# Topping off the plants



## drfting07 (Apr 2, 2006)

Hey guys just a quick question. How do you top off plants? If this is a repost im sorry I looked for it and couldn't find anything. Please post pics or details, i'de really appreciate it. thanks again


----------



## DoctorFeelGood (Apr 2, 2006)

drfting07 said:
			
		

> Hey guys just a quick question. How do you top off plants? If this is a repost im sorry I looked for it and couldn't find anything.
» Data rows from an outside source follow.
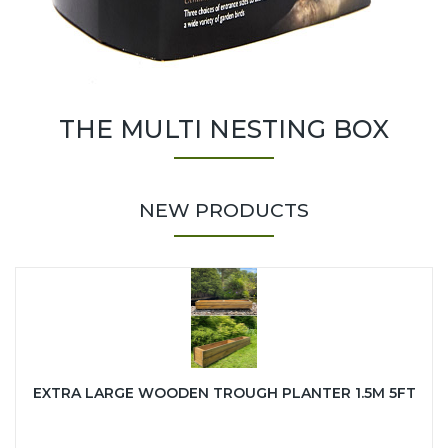
THE MULTI NESTING BOX
NEW PRODUCTS
EXTRA LARGE WOODEN TROUGH PLANTER 1.5M 5FT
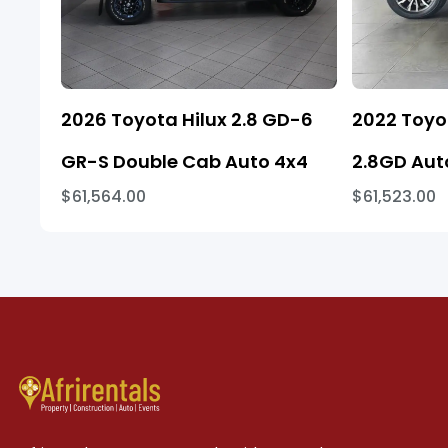
2026 Toyota Hilux 2.8 GD-6
2022 Toyo
GR-S Double Cab Auto 4x4
2.8GD Aut
$61,564.00
$61,523.00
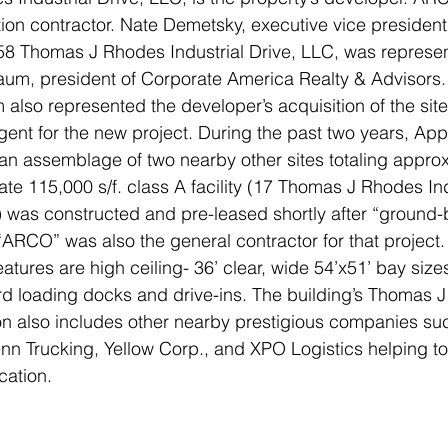
ction contractor. Nate Demetsky, executive vice president
 58 Thomas J Rhodes Industrial Drive, LLC, was represen
m, president of Corporate America Realty & Advisors.
so represented the developer’s acquisition of the site 
gent for the new project. During the past two years, A
an assemblage of two nearby other sites totaling approx
e 115,000 s/f. class A facility (17 Thomas J Rhodes Indu
) was constructed and pre-leased shortly after “ground-
“ARCO” was also the general contractor for that project.
features are high ceiling- 36’ clear, wide 54’x51’ bay size
rd loading docks and drive-ins. The building’s Thomas 
tion also includes other nearby prestigious companies s
n Trucking, Yellow Corp., and XPO Logistics helping to
cation.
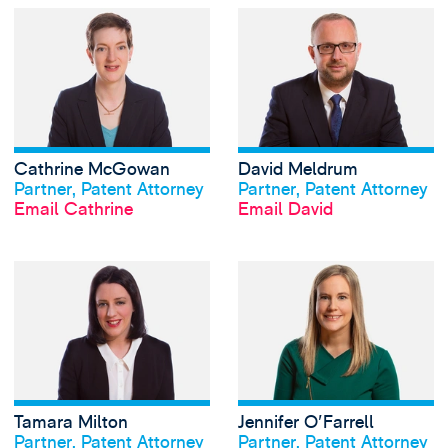
View Cathrine Mc
Cathrine McGowan
David Meldrum
View profile
View profile
Partner, Patent Attorney
Partner, Patent Attorney
Email Cathrine
Email David
View Tamara Milto
Tamara Milton
Jennifer O'Farrell
View profile
View profile
Partner, Patent Attorney
Partner, Patent Attorney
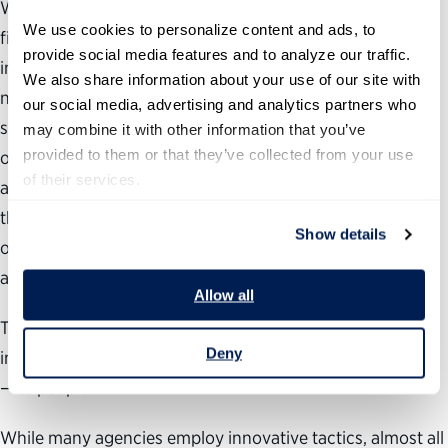
While many agencies understand that making a favorable
We use cookies to personalize content and ads, to 
first impression through the recruitment process is
provide social media features and to analyze our traffic. 
immensely important, it is often not reinforced during a
We also share information about your use of our site with 
new hire’s first year on the job. In contrast, the private
our social media, advertising and analytics partners who 
sector increasingly leverages onboarding as a way not
may combine it with other information that you’ve 
provided to them or that they’ve collected from your use 
only to engage new employees, but also to retain them
of their services.
and accelerate their path to productivity. Onboarding is
the process of integrating new employees into an
Show details
organization and equipping them to become successful
and productive.
Allow all
The federal government needs to share this focus and
Deny
invest in effectively integrating its most valuable resource
—its people.
While many agencies employ innovative tactics, almost all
Please post pics or details, i'de really appreciate it. thanks again


 
Hi
You can really top your plant at any point after it has its first true set of 5 prong leaves you can also clone at this point.
You basically top plants to make them bush out instead of growing tall.
Most indoor strains wont need to be topped because they only grow 3-4ft in length anyway as a rule.
So it will depend alot on your strain and wether its indoor or outdoor.
But to answer your question you simply pinch off the very top part of your plant
Meaning \|/ is your plant to top you pinch out | that part so in the end it will look like this \ / instead of this \|/.
DFG


----------



## Stoney Bud (Apr 2, 2006)

I like the way you did that....  \|/

Kinda looks like my Prom Date, bending over to pick up the pipe!

Hahahhahaa


----------



## drfting07 (Apr 2, 2006)

still kinda confused..what is | that i am cutting?


----------



## drfting07 (Apr 2, 2006)

OH!!! so im taking out the main branch top and the two small branches become 2 main grow points...wow thx man


----------



## DoctorFeelGood (Apr 2, 2006)

drfting07 said:
			
		

> OH!!! so im taking out the main branch top and the two small branches become 2 main grow points...wow thx man


 
Yes your two top branches will then be the main top.
This wont stop the up growth only slow it down eventually it will begin growing upwards again you can top a few areas of the plant at a time if you wish but be careful not to prune to much it can do more harm than good.
Glad I could help
DFG


----------



## GanjaGuru (Apr 3, 2006)

Tips:

-Make the cut mid-way between 2 branches.
-Use a clean razor blade.
-Cut at a 45-degree angle (straight across).


----------